_Task details:_ Could you reproduce the lines below from the one with "thousands and beyond)." through the one with "surface). [#f1]_"? Keep both ends and add nothing.

_Dataset entries:_
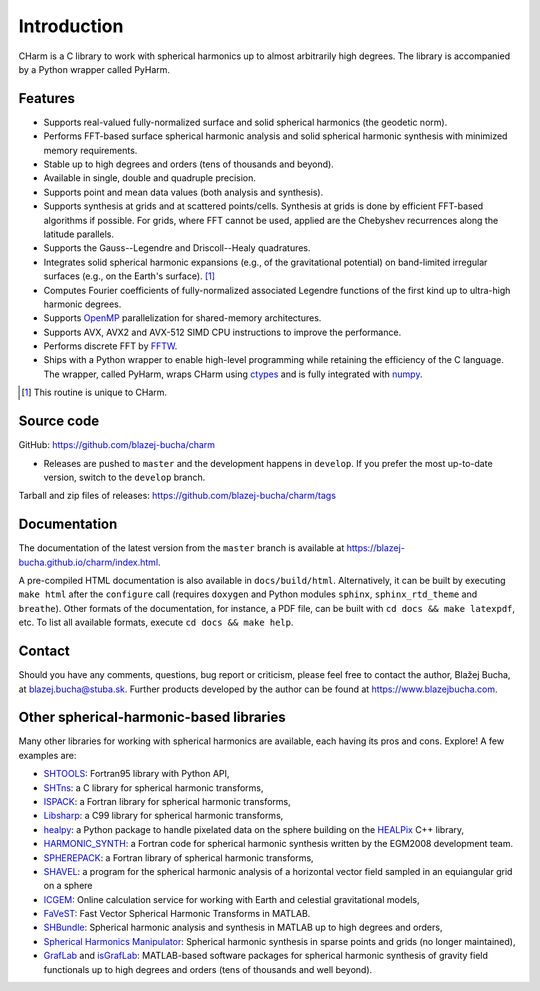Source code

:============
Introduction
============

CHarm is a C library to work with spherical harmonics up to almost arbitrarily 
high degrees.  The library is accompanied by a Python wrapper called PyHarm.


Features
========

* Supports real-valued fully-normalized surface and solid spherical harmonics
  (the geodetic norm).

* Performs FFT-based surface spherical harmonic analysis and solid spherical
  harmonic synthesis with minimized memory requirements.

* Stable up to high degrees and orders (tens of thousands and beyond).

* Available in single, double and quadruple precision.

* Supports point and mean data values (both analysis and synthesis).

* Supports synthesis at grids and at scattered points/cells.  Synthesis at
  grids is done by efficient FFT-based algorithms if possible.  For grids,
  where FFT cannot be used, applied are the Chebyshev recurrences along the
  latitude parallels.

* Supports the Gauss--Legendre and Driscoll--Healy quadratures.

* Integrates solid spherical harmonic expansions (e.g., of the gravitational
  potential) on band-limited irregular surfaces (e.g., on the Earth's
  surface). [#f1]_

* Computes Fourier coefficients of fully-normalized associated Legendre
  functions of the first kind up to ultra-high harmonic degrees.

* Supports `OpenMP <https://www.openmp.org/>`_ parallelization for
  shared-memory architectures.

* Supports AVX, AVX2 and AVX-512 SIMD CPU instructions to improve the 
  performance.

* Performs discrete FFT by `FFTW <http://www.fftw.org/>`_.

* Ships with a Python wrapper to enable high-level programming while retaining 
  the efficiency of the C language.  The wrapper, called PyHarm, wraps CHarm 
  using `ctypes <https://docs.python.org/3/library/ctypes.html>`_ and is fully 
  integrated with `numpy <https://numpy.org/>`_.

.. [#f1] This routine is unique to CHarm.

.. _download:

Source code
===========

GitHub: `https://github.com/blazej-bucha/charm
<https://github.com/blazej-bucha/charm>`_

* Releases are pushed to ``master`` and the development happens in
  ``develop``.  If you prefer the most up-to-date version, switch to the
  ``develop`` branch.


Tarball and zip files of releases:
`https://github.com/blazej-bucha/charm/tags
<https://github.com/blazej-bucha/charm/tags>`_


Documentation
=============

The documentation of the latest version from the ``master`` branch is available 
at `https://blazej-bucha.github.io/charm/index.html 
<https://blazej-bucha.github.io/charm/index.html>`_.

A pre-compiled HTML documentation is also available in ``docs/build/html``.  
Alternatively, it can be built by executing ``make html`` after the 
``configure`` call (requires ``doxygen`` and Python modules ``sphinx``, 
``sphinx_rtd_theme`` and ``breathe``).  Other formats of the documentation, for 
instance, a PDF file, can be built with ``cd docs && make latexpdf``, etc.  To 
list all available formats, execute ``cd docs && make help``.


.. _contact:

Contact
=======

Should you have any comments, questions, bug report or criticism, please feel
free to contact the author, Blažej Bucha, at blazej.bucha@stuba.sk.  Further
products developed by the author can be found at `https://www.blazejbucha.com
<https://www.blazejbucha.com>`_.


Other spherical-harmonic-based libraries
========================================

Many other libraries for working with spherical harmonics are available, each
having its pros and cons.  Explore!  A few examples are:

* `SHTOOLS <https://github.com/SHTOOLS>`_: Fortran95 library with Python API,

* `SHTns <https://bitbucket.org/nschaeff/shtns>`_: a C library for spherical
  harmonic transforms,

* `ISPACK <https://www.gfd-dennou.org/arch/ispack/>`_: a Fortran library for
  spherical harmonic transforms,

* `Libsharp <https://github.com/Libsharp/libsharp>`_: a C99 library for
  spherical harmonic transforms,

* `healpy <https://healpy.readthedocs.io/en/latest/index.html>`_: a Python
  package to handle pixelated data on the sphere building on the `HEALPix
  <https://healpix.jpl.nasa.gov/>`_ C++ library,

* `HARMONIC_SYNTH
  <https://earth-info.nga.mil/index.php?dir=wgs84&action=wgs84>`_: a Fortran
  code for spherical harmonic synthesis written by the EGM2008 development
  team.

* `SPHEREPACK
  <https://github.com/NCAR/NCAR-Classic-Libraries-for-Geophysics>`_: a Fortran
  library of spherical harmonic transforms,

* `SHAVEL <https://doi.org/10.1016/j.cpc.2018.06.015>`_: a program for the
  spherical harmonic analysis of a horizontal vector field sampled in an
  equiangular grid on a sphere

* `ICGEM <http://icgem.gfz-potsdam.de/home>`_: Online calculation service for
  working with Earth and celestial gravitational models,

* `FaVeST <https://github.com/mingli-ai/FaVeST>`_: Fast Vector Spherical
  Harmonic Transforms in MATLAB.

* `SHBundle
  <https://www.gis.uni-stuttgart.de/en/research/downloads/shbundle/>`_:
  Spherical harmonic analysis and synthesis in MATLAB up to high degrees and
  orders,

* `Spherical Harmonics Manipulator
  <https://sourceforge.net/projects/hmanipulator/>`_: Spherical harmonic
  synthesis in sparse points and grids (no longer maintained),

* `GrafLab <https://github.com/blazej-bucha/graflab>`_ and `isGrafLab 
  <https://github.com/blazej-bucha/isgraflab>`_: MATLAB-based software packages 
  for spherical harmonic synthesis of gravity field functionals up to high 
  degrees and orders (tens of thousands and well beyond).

...

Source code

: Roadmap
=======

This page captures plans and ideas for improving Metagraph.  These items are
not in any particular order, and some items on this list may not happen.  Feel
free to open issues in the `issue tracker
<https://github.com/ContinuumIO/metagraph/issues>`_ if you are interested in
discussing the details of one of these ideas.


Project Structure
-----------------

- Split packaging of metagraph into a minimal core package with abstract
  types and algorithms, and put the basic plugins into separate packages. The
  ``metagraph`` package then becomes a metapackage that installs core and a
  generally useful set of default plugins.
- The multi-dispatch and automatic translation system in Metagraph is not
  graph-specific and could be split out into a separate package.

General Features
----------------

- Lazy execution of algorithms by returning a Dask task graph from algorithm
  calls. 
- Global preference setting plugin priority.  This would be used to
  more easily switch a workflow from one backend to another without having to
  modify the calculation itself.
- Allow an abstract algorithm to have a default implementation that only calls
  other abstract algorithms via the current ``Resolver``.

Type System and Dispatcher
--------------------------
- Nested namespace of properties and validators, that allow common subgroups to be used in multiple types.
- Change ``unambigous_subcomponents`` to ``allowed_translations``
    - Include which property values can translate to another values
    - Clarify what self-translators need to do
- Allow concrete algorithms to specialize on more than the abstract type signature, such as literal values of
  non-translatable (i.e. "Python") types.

_Task solution:_
* Stable up to high degrees and orders (tens of thousands and beyond).

* Available in single, double and quadruple precision.

* Supports point and mean data values (both analysis and synthesis).

* Supports synthesis at grids and at scattered points/cells.  Synthesis at
  grids is done by efficient FFT-based algorithms if possible.  For grids,
  where FFT cannot be used, applied are the Chebyshev recurrences along the
  latitude parallels.

* Supports the Gauss--Legendre and Driscoll--Healy quadratures.

* Integrates solid spherical harmonic expansions (e.g., of the gravitational
  potential) on band-limited irregular surfaces (e.g., on the Earth's
  surface). [#f1]_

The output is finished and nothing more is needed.